• _Aim_: Can you render the record lines between the lines holding "kingdom: Plantae" and "scientific name: Cichorium intybus", inclusive, as a Markdown table with the columns Row (a running number) and Line, skipping any blank lines?

• _Records to use_:

------

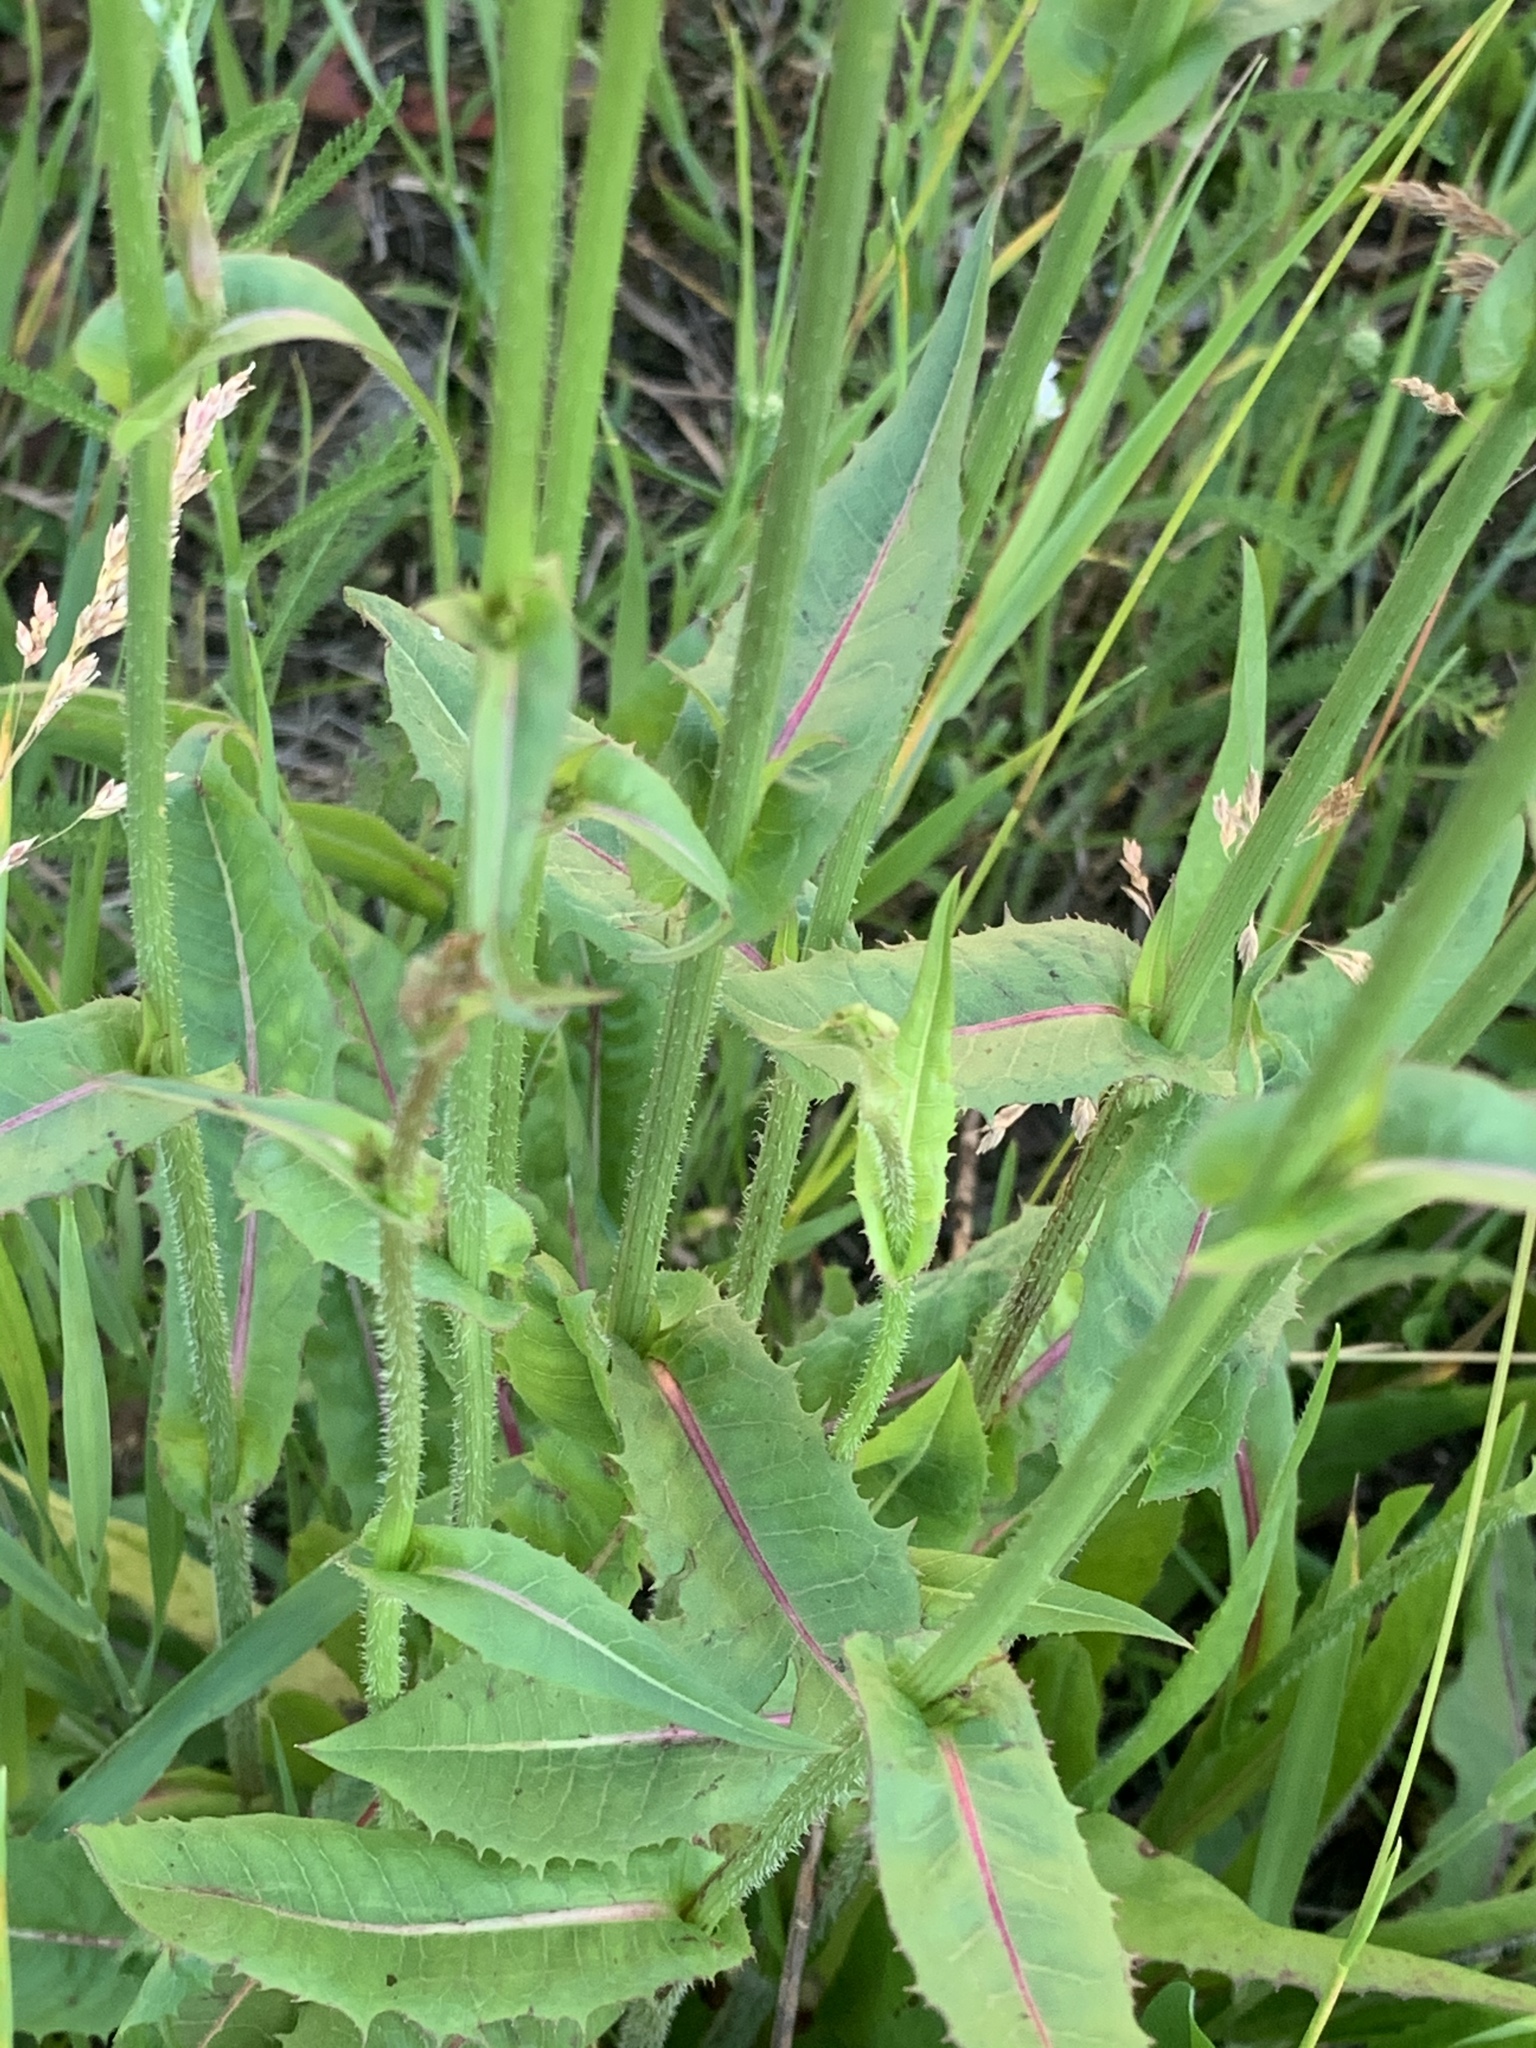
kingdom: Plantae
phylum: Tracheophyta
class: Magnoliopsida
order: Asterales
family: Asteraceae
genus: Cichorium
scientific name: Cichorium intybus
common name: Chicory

------

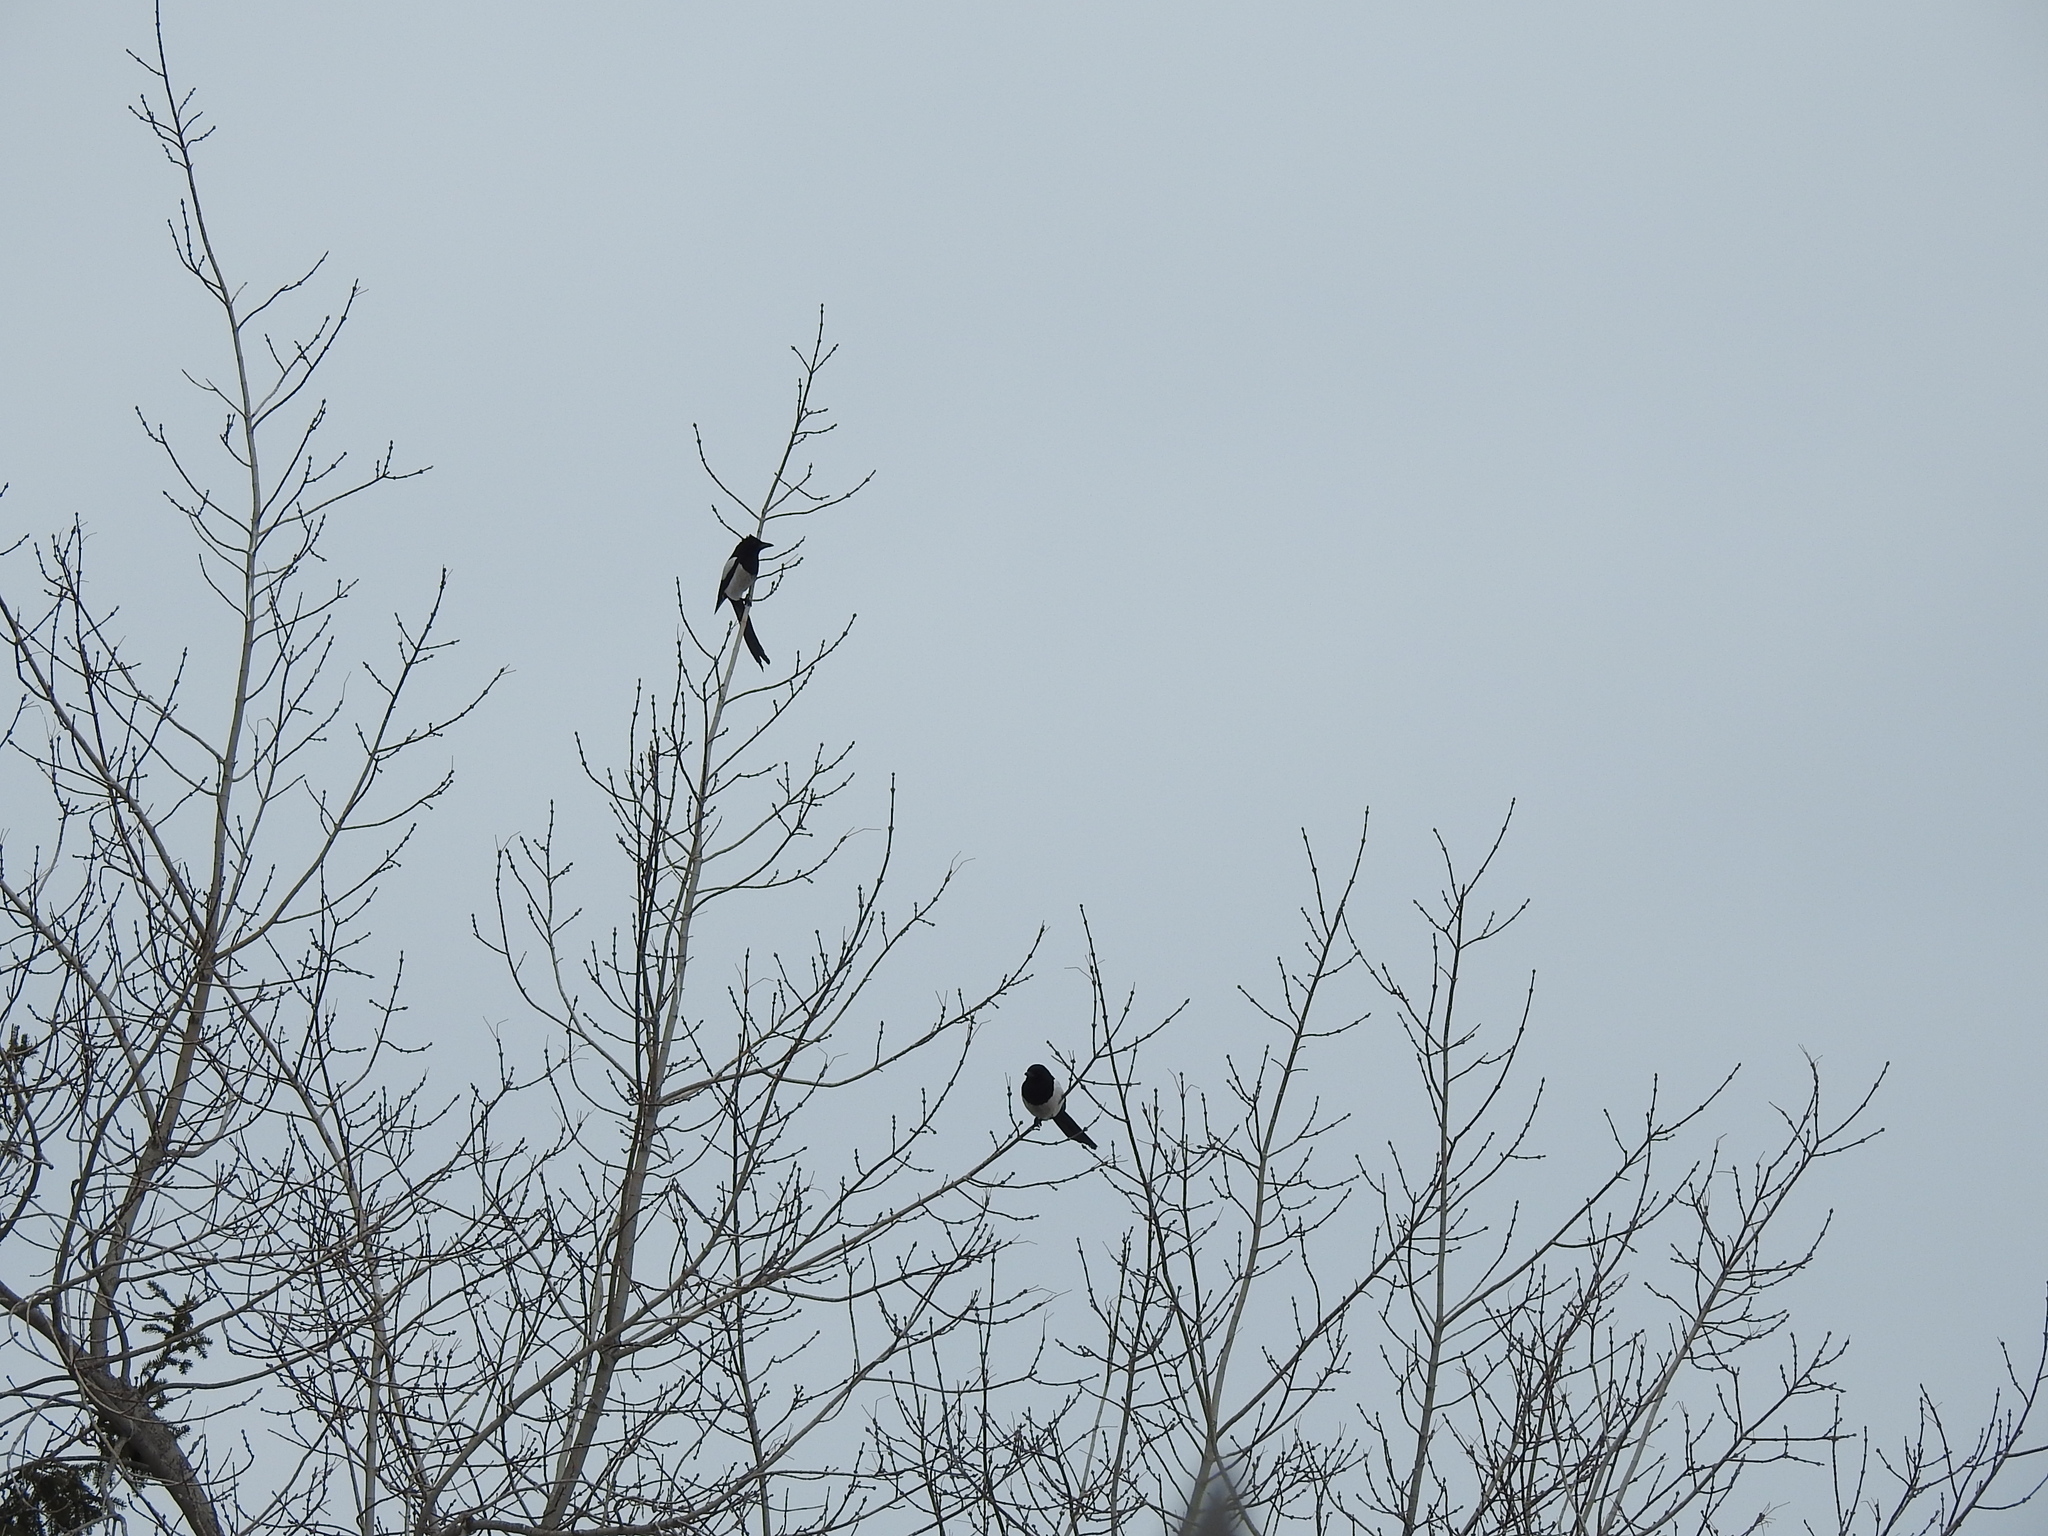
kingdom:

------

• _Correct answer_:
| Row | Line |
|---|---|
| 1 | kingdom: Plantae |
| 2 | phylum: Tracheophyta |
| 3 | class: Magnoliopsida |
| 4 | order: Asterales |
| 5 | family: Asteraceae |
| 6 | genus: Cichorium |
| 7 | scientific name: Cichorium intybus |